What the task asks ▸ Only the images are to be dropped; the records themselves must be repeated exactly.

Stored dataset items

>>>>>

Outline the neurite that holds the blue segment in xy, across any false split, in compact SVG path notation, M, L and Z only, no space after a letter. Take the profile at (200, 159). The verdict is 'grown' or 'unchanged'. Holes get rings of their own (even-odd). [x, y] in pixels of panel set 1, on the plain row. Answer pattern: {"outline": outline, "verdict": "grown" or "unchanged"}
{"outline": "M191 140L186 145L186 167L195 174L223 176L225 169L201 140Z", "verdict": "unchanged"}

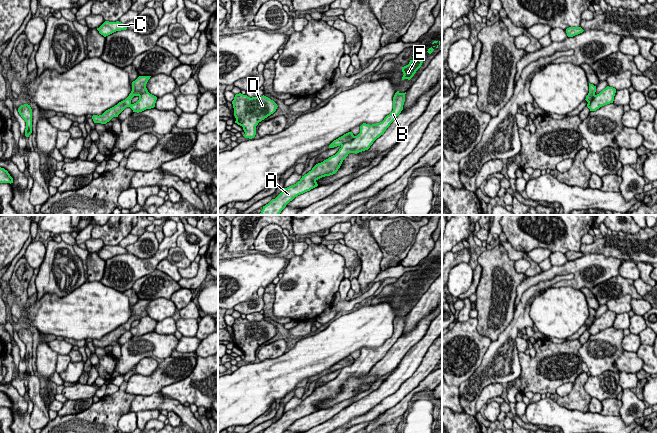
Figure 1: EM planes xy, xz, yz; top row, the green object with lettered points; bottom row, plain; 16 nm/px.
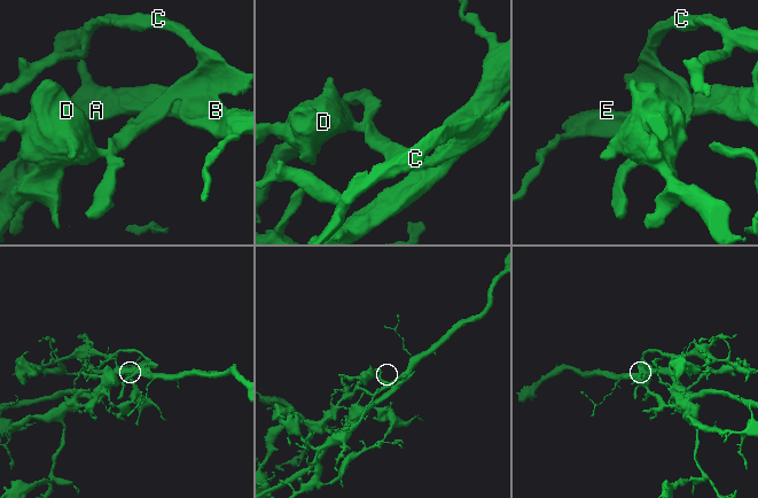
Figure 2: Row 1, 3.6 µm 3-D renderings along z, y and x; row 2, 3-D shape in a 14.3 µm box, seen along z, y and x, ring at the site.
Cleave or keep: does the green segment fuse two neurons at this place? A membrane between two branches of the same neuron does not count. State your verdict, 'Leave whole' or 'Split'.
Split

<<<<<

Your solution ▸
Outline the neurite that holds the blue segment in xy, across any false split, in compact SVG path notation, M, L and Z only, no space after a letter. Take the profile at (200, 159). The verdict is 'grown' or 'unchanged'. Holes get rings of their own (even-odd). [x, y] in pixels of panel set 1, on the plain row. Answer pattern: {"outline": outline, "verdict": "grown" or "unchanged"}
{"outline": "M191 140L186 145L186 167L195 174L223 176L225 169L201 140Z", "verdict": "unchanged"}

Figure 1: EM planes xy, xz, yz; top row, the green object with lettered points; bottom row, plain; 16 nm/px.
Figure 2: Row 1, 3.6 µm 3-D renderings along z, y and x; row 2, 3-D shape in a 14.3 µm box, seen along z, y and x, ring at the site.
Cleave or keep: does the green segment fuse two neurons at this place? A membrane between two branches of the same neuron does not count. State your verdict, 'Leave whole' or 'Split'.
Split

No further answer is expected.